Saved data entries
● ● ● ● ●

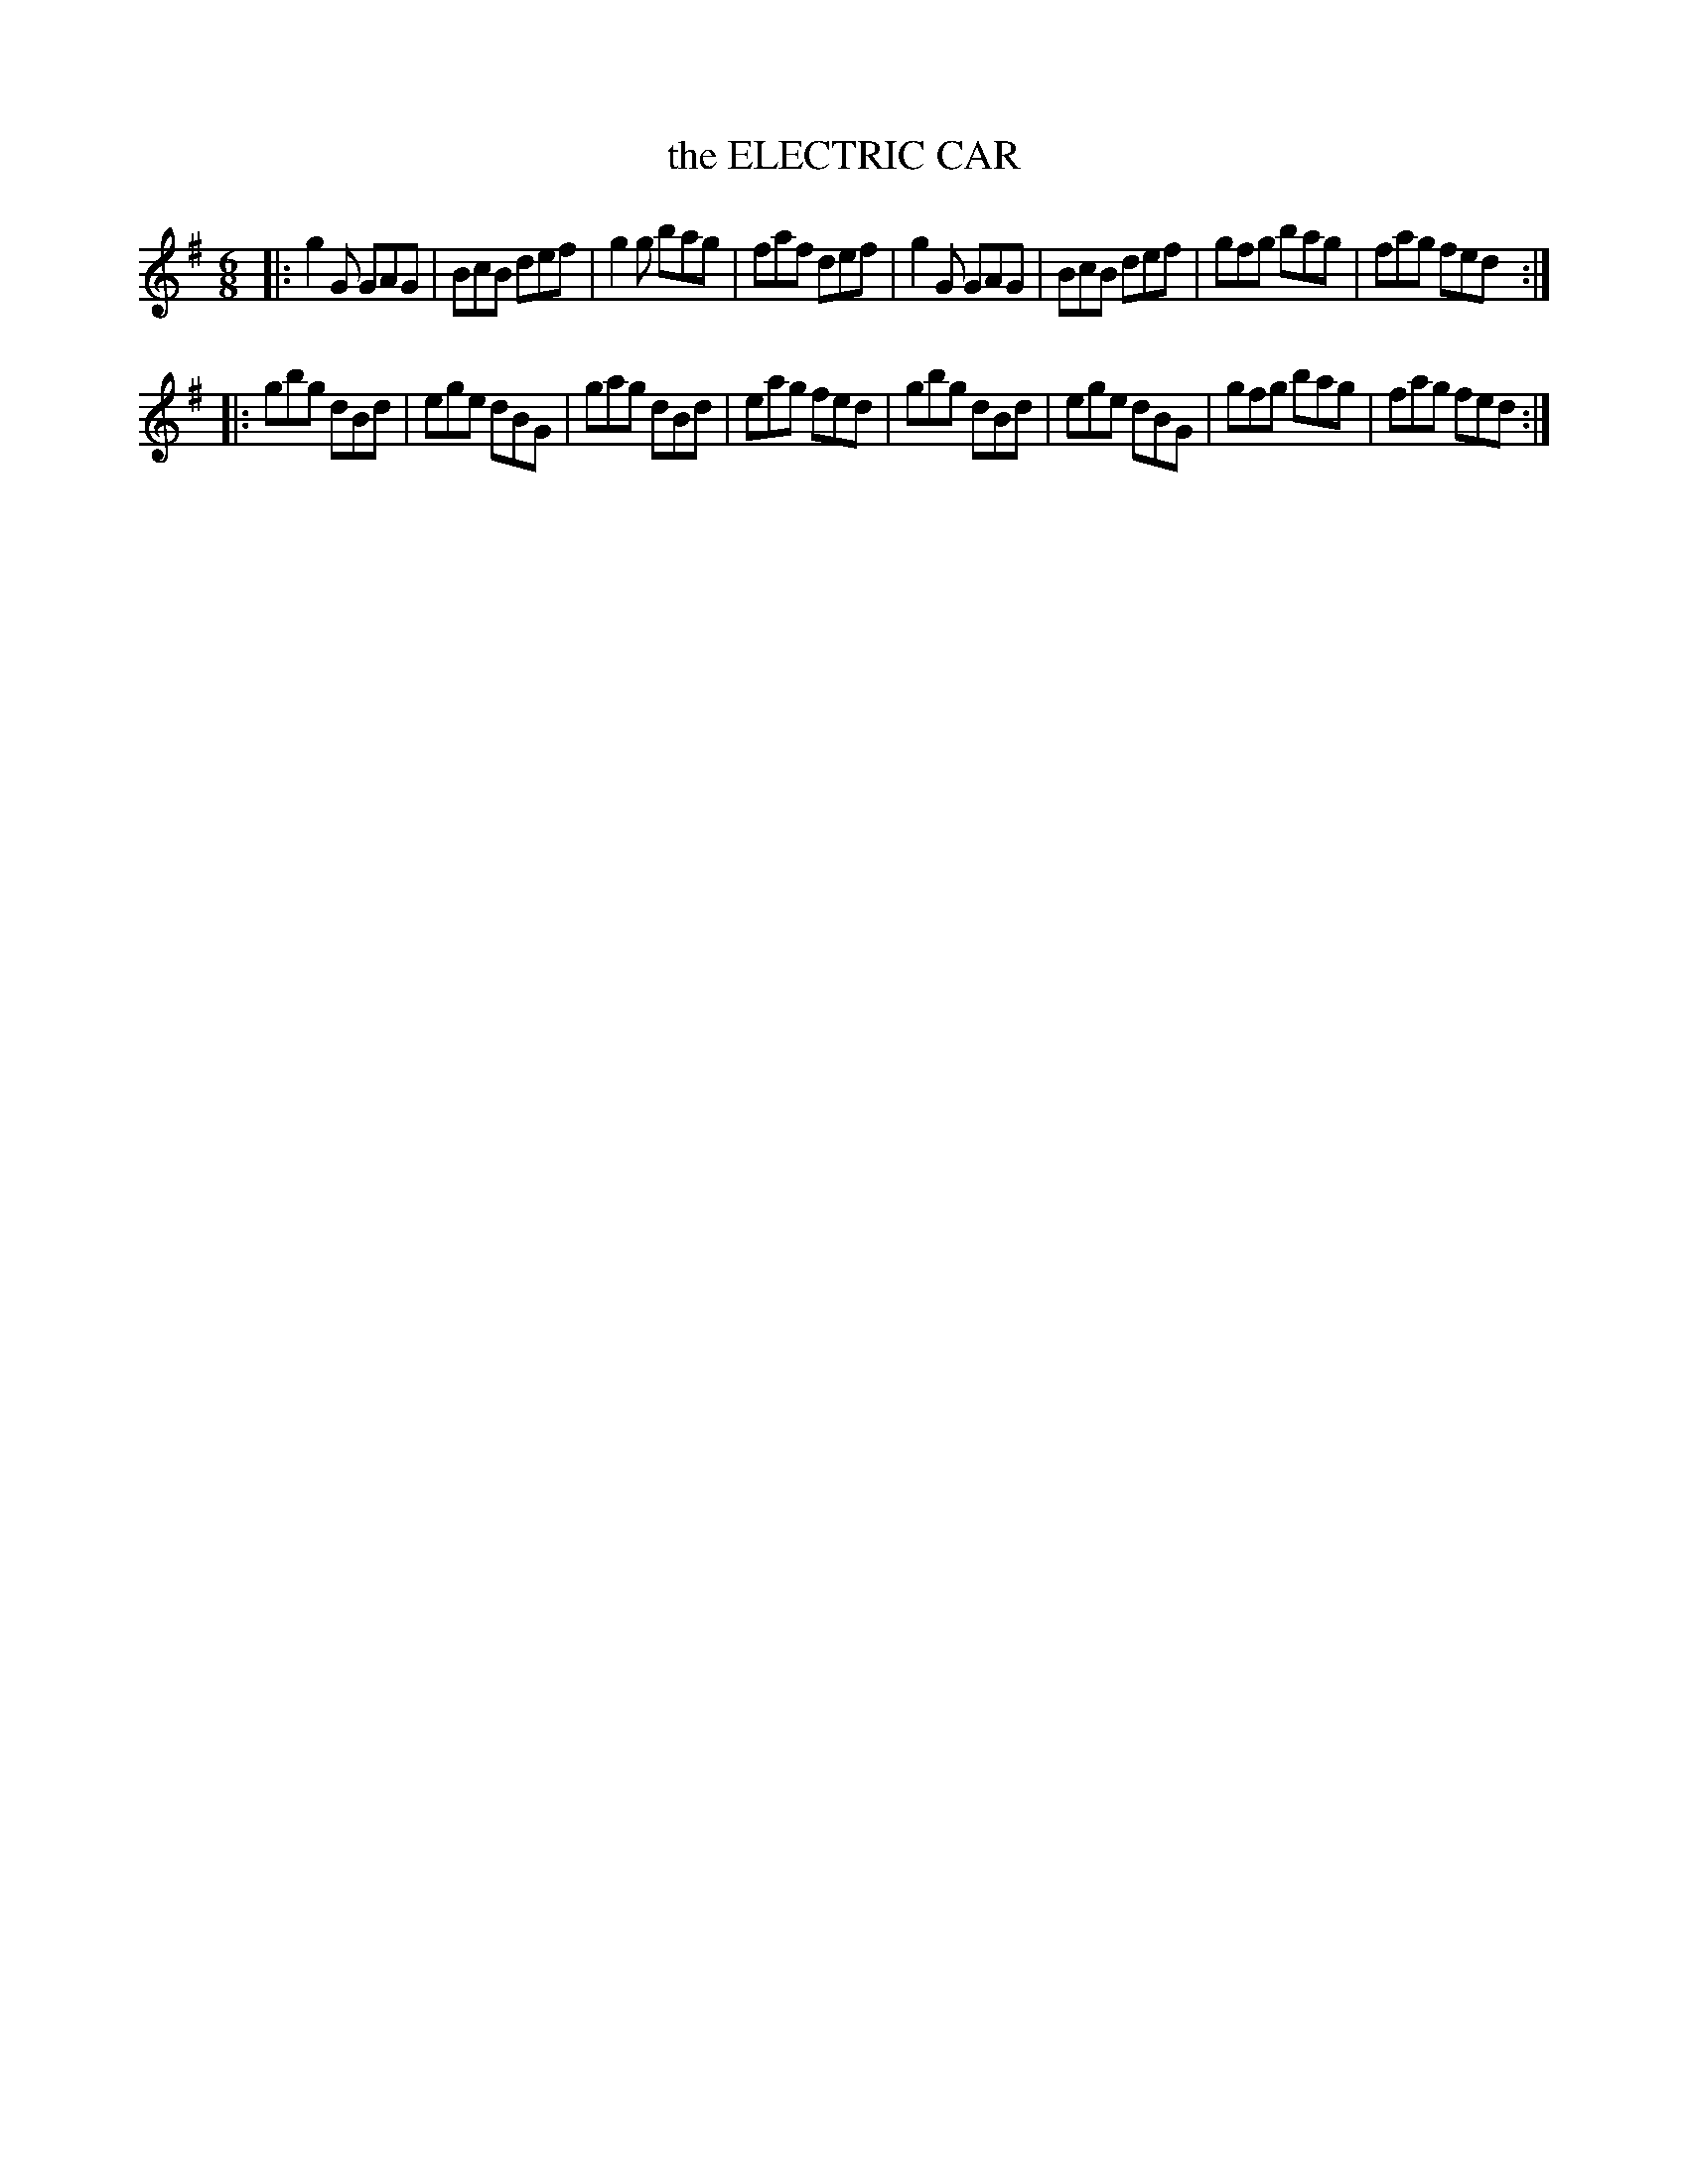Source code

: X: 4219
T: the ELECTRIC CAR
R: Jig
%R: jig
B: James Kerr "Merry Melodies" v.4 p.24 #219
Z: 2016 John Chambers <jc:trillian.mit.edu>
M: 6/8
L: 1/8
K: G
|:\
g2G GAG | BcB def | g2g bag | faf def |\
g2G GAG | BcB def | gfg bag | fag fed :|
|:\
gbg dBd | ege dBG | gag dBd | eag fed |\
gbg dBd | ege dBG | gfg bag | fag fed :|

● ● ● ● ●

» **Work instruction**: Exact wording is required throughout: write out all the records, but no pictures.

» **Result of the task**:
Source code

: X: 4219
T: the ELECTRIC CAR
R: Jig
%R: jig
B: James Kerr "Merry Melodies" v.4 p.24 #219
Z: 2016 John Chambers <jc:trillian.mit.edu>
M: 6/8
L: 1/8
K: G
|:\
g2G GAG | BcB def | g2g bag | faf def |\
g2G GAG | BcB def | gfg bag | fag fed :|
|:\
gbg dBd | ege dBG | gag dBd | eag fed |\
gbg dBd | ege dBG | gfg bag | fag fed :|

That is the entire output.